Although one day late, Judge William Kocol gave pro-union workers at the Santa Barbara News-Press newsroom about the best Christmas present they could ever hope for.
On December 26, Kocol, an administrative law judge with the National Labor Relations Board, issued a sweeping denunciation of what he described as “flagrant” and illegal anti-union tactics deployed by News-Press management and ordered the embattled daily to rehire the eight pro-union employees it had fired last year with back pay. Despite News-Press insistence that union affiliation had nothing to do with these disciplinary actions, Kocol concluded in his 75-page “recommendation” that none of the eight would have been fired were it not for their strong pro-union sympathies. Additionally, Kocol ordered the News-Press to rescind “the discriminatory” job evaluations that were used to justify the lower bonuses paid last year to several pro-union newsroom workers.
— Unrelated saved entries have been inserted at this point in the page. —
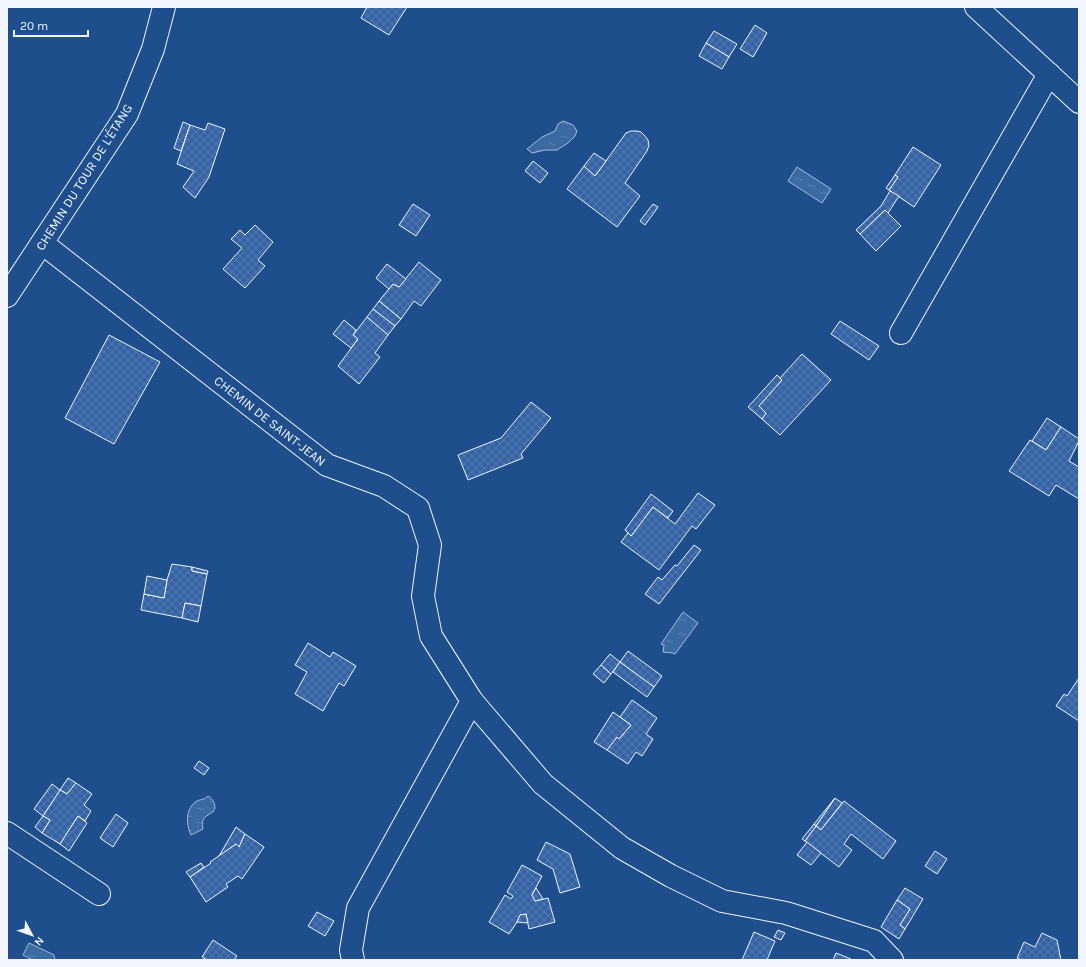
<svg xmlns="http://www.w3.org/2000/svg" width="1086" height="967" viewBox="0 0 1086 967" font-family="Karla,sans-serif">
	<defs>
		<pattern id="water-ripples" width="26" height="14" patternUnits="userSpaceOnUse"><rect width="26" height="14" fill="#3b69a3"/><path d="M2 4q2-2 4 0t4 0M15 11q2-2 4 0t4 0" fill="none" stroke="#587fb1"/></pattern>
		<pattern id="building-cross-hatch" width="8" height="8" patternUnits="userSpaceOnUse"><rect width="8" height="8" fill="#3563a3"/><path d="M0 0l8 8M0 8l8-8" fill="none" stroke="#537ab1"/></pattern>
	</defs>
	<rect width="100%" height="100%" fill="#1f4e8c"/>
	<g fill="url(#water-ripples)" stroke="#a8bbd7">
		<polygon points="563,121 573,125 577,131 575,136 568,143 560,148 557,150 545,150 532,153 527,149 542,137 555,131 558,124"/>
		<polygon points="797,167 831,189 822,203 788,181"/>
		<path d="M 683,612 L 698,623 L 675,654 C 672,652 667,653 663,652 L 664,645 L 661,644 Z"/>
		<path d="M 208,796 C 212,798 218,806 213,812 C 213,812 209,814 208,815 C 202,818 202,823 203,829 L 191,835 C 186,825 185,808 197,801 C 201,799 204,800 208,796 Z"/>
		<polygon points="29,943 54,955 54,957 56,960 33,960 23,955"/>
	</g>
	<g fill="url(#building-cross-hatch)" stroke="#f2f6ff">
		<polygon points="367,7 407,7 389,35 361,18"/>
		<polygon points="755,25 767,33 753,57 740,49"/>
		<polygon points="714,31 737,44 729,57 706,43"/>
		<polygon points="706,43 729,57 722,69 699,56"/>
		<polygon points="183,122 190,125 181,151 174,148"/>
		<polygon points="208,123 225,129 209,177 195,198 183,187 194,171 177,164 190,125 205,130"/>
		<polygon points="631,131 637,131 641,132 645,136 648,140 649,145 647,151 625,183 640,196 617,227 567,189 584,166 595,176 626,133"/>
		<polygon points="913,147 941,165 914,207 889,190 898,177 895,175"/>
		<polygon points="594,153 606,161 595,176 584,166"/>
		<polygon points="533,161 548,173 540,183 525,171"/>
		<polygon points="895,175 898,177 889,190 886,188"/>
		<polygon points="890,191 899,196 888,213 885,210 860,234 856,230 881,206"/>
		<polygon points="413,204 430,215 416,236 399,225"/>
		<polygon points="653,204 658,207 645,225 640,221"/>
		<polygon points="885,210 901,226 876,251 860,234"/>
		<polygon points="255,225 273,242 258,260 265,266 245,288 223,269 242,248 231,239 240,230 245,235"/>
		<polygon points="419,262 441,280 421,306 414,301 401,319 379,301 393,284 399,287"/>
		<polygon points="387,264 406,279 399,287 393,284 389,289 376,278"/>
		<polygon points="379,301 401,319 395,326 373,309"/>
		<polygon points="373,309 395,326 388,335 367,317"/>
		<polygon points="367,317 388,335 375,353 380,357 359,384 338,366 358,339 353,335"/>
		<polygon points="344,320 356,330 353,335 358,339 351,348 333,334"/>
		<polygon points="840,321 879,346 869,360 831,334"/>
		<polygon points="109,335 160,362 114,444 65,418"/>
		<polygon points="802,354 831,380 780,435 762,419 766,413 759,406 782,380 780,378"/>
		<polygon points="777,375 782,380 759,406 766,413 762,419 748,407"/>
		<polygon points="531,402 551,418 521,454 523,458 468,480 458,455 501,438"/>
		<polygon points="1047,418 1061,427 1046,450 1032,441"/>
		<polygon points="1061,427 1079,439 1079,441 1069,461 1079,467 1079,499 1056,485 1049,496 1009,471 1030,440 1046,450"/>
		<polygon points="698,493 715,505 696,529 692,526 659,570 621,542 628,533 631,536 653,507 675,524"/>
		<polygon points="651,494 673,511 668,518 653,507 631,536 625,530"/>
		<polygon points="694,545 701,550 659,604 645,594 658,577 662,580 675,565 677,566"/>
		<polygon points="172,564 192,567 192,571 207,574 201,606 185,603 182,618 141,610 144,594 164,598 167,580"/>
		<polygon points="192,567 208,571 207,574 192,571"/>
		<polygon points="147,576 167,580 164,598 144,594"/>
		<polygon points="185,603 201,606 198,622 182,618"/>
		<polygon points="308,643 330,657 333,652 356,666 344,686 339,683 323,711 295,694 307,672 295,665"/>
		<polygon points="628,651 662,676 654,687 620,662"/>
		<polygon points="610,654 620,662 611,674 601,665"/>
		<polygon points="620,662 654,687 647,697 613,672"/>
		<polygon points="601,665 611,674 604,683 593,674"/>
		<polygon points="1079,678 1079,721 1056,706 1064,694 1067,696"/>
		<polygon points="632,700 657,718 646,734 653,739 642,756 636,752 628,764 607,750 617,737 619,739 631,725 620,717"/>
		<polygon points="613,712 631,725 619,739 617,737 607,750 594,742"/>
		<polygon points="199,761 209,768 204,775 194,768"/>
		<polygon points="68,778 76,783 67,794 60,790"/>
		<polygon points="76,783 92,794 84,805 91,811 85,821 78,816 60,844 42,833 50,820 43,816 60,790 67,794"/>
		<polygon points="52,784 60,790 43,816 34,809"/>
		<polygon points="835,798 842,803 821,830 816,826"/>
		<polygon points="835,798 816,826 814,824"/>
		<polygon points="844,801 896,841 883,859 851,834 844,844 852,850 839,867 805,841 816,826 821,830"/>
		<polygon points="116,814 128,823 113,847 100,838"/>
		<polygon points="43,816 50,820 42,833 35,827"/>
		<polygon points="78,816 87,823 69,851 60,844"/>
		<polygon points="814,824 816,826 805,841 802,839"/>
		<polygon points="236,827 245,834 239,847 236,844 219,856"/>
		<polygon points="245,834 264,847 242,879 238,876 226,884 228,887 206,902 190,877 211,863 210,862 236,844 239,847"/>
		<polygon points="546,842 570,854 580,887 560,893 553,869 537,860"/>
		<polygon points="807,842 821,853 811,865 797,855"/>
		<polygon points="935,851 947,859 937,874 925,866"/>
		<polygon points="201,863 204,867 190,877 186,872"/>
		<polygon points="522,865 542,876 532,895 535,901 548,898 555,922 529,929 526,914 520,915 517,922 509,934 489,922 505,895 511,899 513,896 507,892"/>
		<polygon points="536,888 543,899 535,901 532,895"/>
		<polygon points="905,888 923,899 905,929 900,925 910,909 897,900"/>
		<polygon points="897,900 910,909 900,925 905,929 899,939 881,927"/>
		<polygon points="317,912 334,921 325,936 308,926"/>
		<polygon points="526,914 528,923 517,922 520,915"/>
		<polygon points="778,930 785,933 781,940 774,937"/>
		<polygon points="754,932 775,941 767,960 742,960"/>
		<polygon points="1042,933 1057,940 1061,960 1022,960 1017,958 1024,942 1035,947"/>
		<polygon points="213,940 237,956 234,960 207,960 202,957"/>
		<polygon points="836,953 851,959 850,960 833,960"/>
	</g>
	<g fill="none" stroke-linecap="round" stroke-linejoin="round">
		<g stroke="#f2f6ff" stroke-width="24">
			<g id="street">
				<polyline points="42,243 327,465 384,486 418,508 430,545 423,596 431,636 472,701 543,784 622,848 671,876 722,901 786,913 874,941 892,960"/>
				<polyline points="901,333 1049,74"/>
				<polyline points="7,833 99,894"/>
				<polyline points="353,960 351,950 358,908 472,701"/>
			</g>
		</g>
		<g stroke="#f2f6ff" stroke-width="24">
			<g id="secondary">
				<polyline points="976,7 1079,102"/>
				<polyline points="7,296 127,114 153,49 164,7"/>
			</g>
		</g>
		<use href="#street" stroke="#1f4e8c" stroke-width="22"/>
		<use href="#secondary" stroke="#1f4e8c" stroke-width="22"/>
	</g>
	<g text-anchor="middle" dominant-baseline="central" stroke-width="3" stroke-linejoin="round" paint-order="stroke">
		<g font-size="13" fill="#f2f6ff" stroke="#1f4e8c">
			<text transform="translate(84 177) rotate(-58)">CHEMIN DU TOUR DE L'ÉTANG</text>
			<text transform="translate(270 421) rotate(38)">CHEMIN DE SAINT-JEAN</text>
		</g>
	</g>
	<rect width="1086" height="967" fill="none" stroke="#f2f6ff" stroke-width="16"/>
	<g transform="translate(32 935) rotate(131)" stroke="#1f4e8c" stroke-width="3" paint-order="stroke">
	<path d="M0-3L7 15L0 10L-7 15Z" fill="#f2f6ff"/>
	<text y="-6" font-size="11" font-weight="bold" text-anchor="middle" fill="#f2f6ff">N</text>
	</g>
	<path d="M14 30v6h74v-6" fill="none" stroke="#f2f6ff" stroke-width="2"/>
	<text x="20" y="30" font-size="12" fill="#f2f6ff" stroke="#1f4e8c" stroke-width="3" paint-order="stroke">20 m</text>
</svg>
Likewise, Kocol found that the News-Press “demoted” award-winning columnist Starshine Roshell-who now writes for the Independent-because she’d written two pro-union columns. The News-Press claimed it was doing away with columns to devote more space and energy to local news, but Kocol noted how the paper’s decision to hire Laura Schlessinger as a columnist at the same time undermined these claims’ credibility. So total was management’s opposition to the union, Kocol concluded, that an editor who refused to go along with these unfair labor practices-Bob Guiliano, who refused to reprimand a reporter-was himself illegally terminated. (Kocol, however, did not order the daily paper to rehire Guiliano and give him back pay.)